Equally undeniable is the reality that, for several reasons, South Africa is at an economic policy and performance crossroads and the path chosen will determine both the country’s ability and capacity to grow and the level of future benefit sharing.


For one, the much-feared downgrades have now occurred. The effects may not be immediately visible. But costs associated with funding the fiscal deficit will rise, weakening the propensity of the Budget to act as a redistributive lever, as interest payments crowd out other spending. The downgrades will also further entrench the low-growth drift that has characterised the economy since the global economic crisis – a problem that is deepened by the prevailing political and policy uncertainty. How South Africa responds to the issues raised by the ratings agencies will arguably determine the duration of the economy’s stay in the doldrums.

Secondly, there is the worrying matter of corruption and whether the patronage networks will be consolidated, now that President Jacob Zuma has a more compliant Finance Minister in the form of Malusi Gigaba. Here the management of the R500-billion procurement budgets will be as important to watch as any large deals, such as the much-discussed nuclear programme. If the networks are entrenched, the institutional capacity of South Africa to drive an inclusive-growth agenda could be catastrophically eroded.


Likewise, the future of South Africa’s highly regarded and transparent National Treasury is at a crossroads.
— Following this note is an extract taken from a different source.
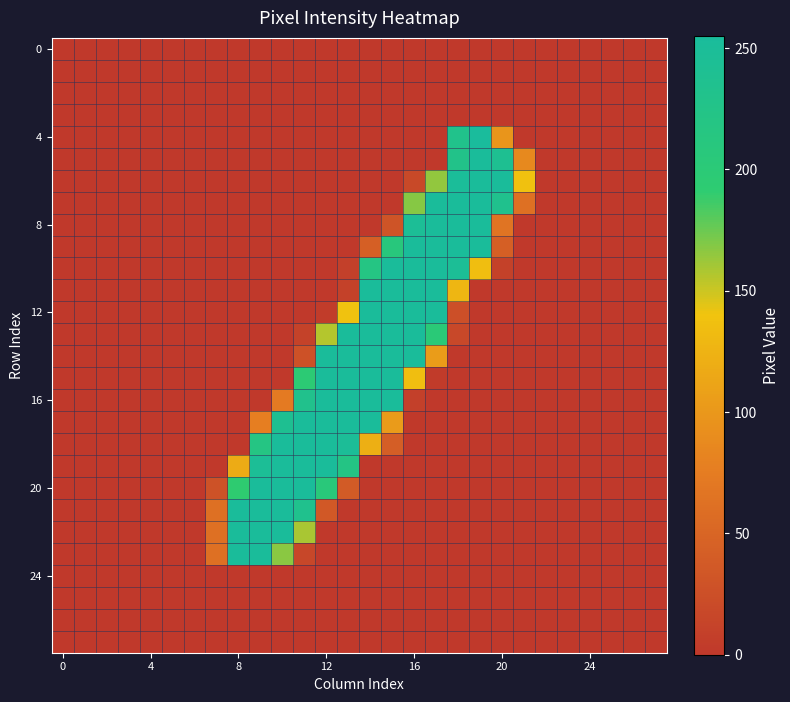

How many distinct data groups are displayed?

28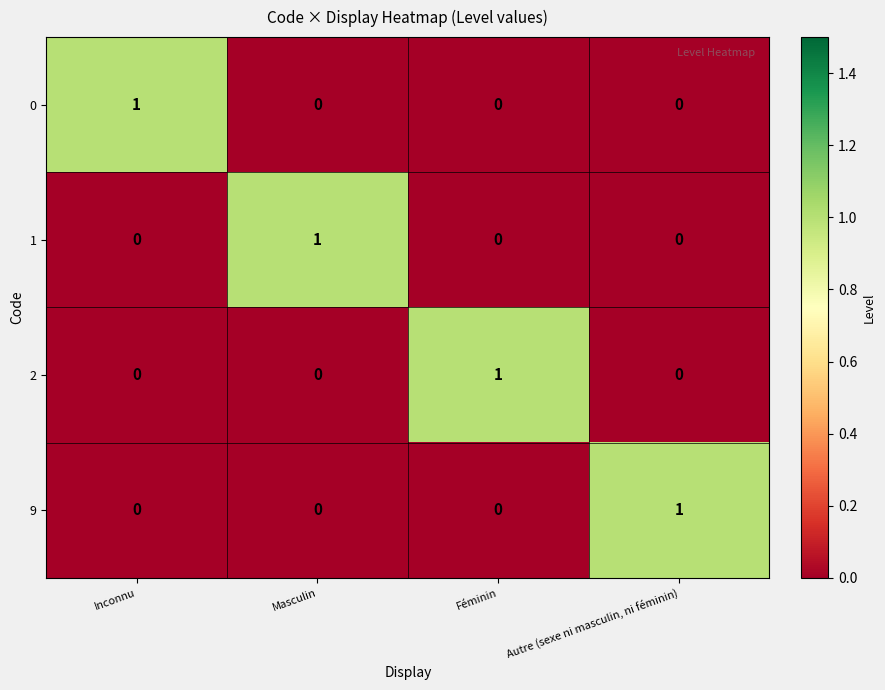

At how many categories does at least one series exceed 0?

4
Should Gigaba fail to hold the line on fiscal prudence and procurement probity, or should the contingent liabilities associated with guarantees extended to State-owned companies become real liabilities, the scope for government to act as a conduit for redistribution will be further diminished, possibly irreversibly.

Fourth, Zuma’s ignoring of the precarious state of the economy when implementing his reckless reshuffle has placed the State’s relationship with business and labour on a knife edge – the trust deficit is now larger than ever.

However, the trust breakdown should not stop South Africans of goodwill from even debating a new inclusive-growth framework; even if this conversation has little chance of influencing government policy and behaviour in the near term. The starting point, though, has to be an honest assessment of the current economic framework, warts and all, as well as an acceptance that tradeoffs will have to be made.

Building consensus on such a framework is likely to be as difficult. But South Africa, as a result of its peculiar history and socioeconomic contradictions, has no other viable way of proceeding. Without open debate and diligent negotiation, striking an acceptable balance between lifting growth and enabling everyone to benefit from that growth will be impossible.